In the latest payment rule, CMS finalized a regulation that would reimburse hospital-owned off-campus outpatient services at the same rates as physician offices for drug administration services.

This change is expected to reduce outpatient spending by $290 million in 2026, with $220 million in savings returning to Medicare and $70 going to beneficiaries, according to CMS.

Additionally, the agency plans to phase out, over three years, the inpatient list, a list of surgical procedures that must be provided in hospitals. CMS will begin by eliminating 285 procedures, primarily musculoskeletal, next year.

The American Hospital Association has blasted the neutral policy changes, arguing that they ignore the differences between care delivery in hospital outpatient departments and other sites of care.

“The reality is that hospital outpatient departments serve Medicare patients who are sicker, more clinically complex, and more often disabled or residing in rural or low-income areas than patients seen in independent physician offices,” Ashley Thompson, senior vice president of public policy analysis and development at the AHA, said in a statement.

Price transparency

The regulation will also require hospitals to publish actual price information, not estimates, to patients.

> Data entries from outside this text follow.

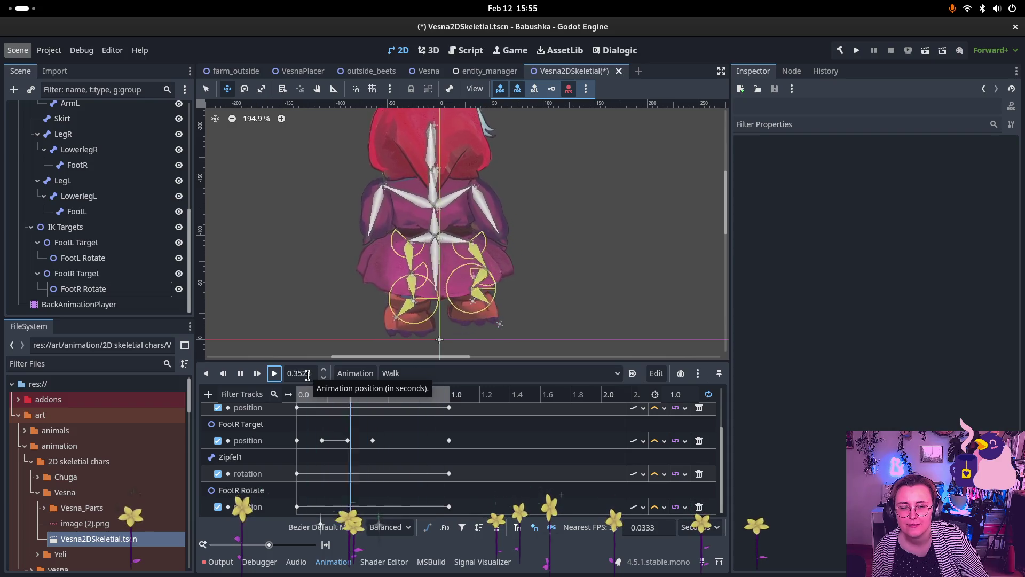
pyautogui.click(241, 374)
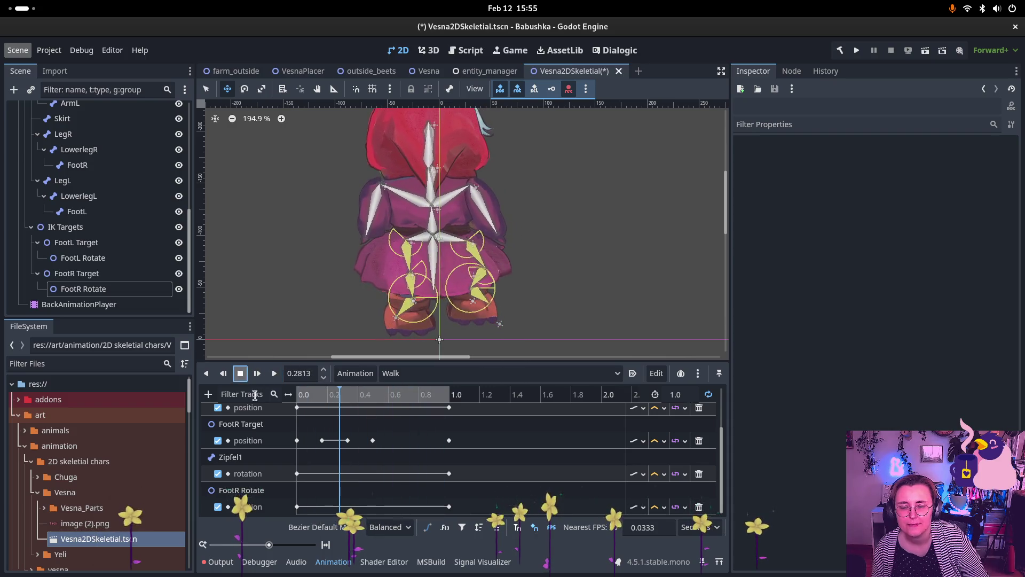
pyautogui.click(109, 290)
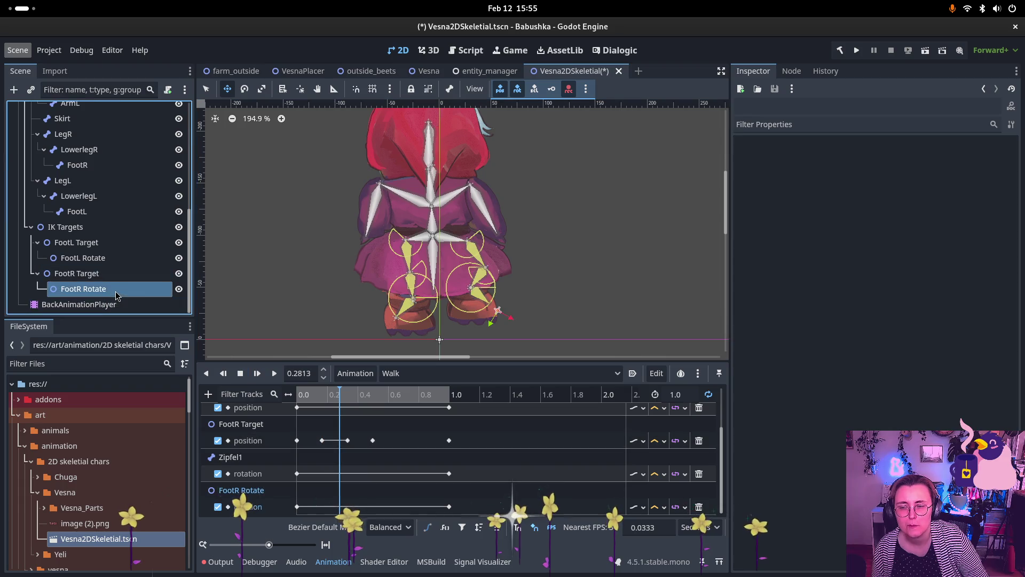
pyautogui.moveTo(335, 396)
pyautogui.mouseDown()
pyautogui.moveTo(294, 396)
pyautogui.moveTo(352, 398)
pyautogui.moveTo(282, 411)
pyautogui.mouseUp()
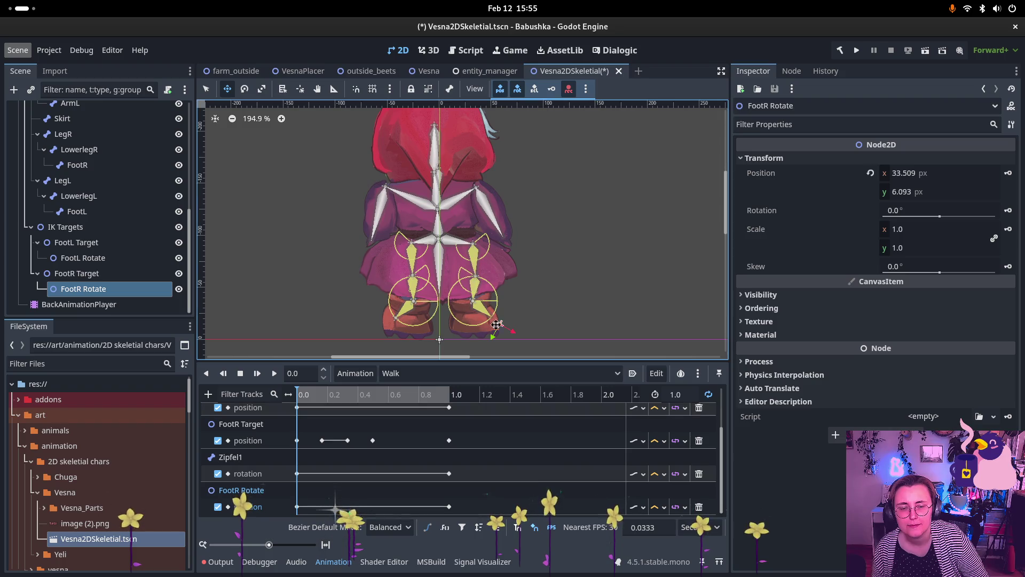
pyautogui.moveTo(326, 395)
pyautogui.mouseDown()
pyautogui.moveTo(336, 395)
pyautogui.moveTo(323, 395)
pyautogui.mouseUp()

CMS has been trying for years to require hospitals to post publicly available information. information about their prices, but research has found that many hospitals have not complied with previous price transparency requirements.

Hospitals will be required to display prices in a standardized format so patients can see how much their care will cost. They will need to display the median amount allowed for a service, as well as the 10th and 90th percentile allowed amounts, in a machine-readable format.

The rule will go into effect on January 1, but CMS will delay implementing the changes until April 1.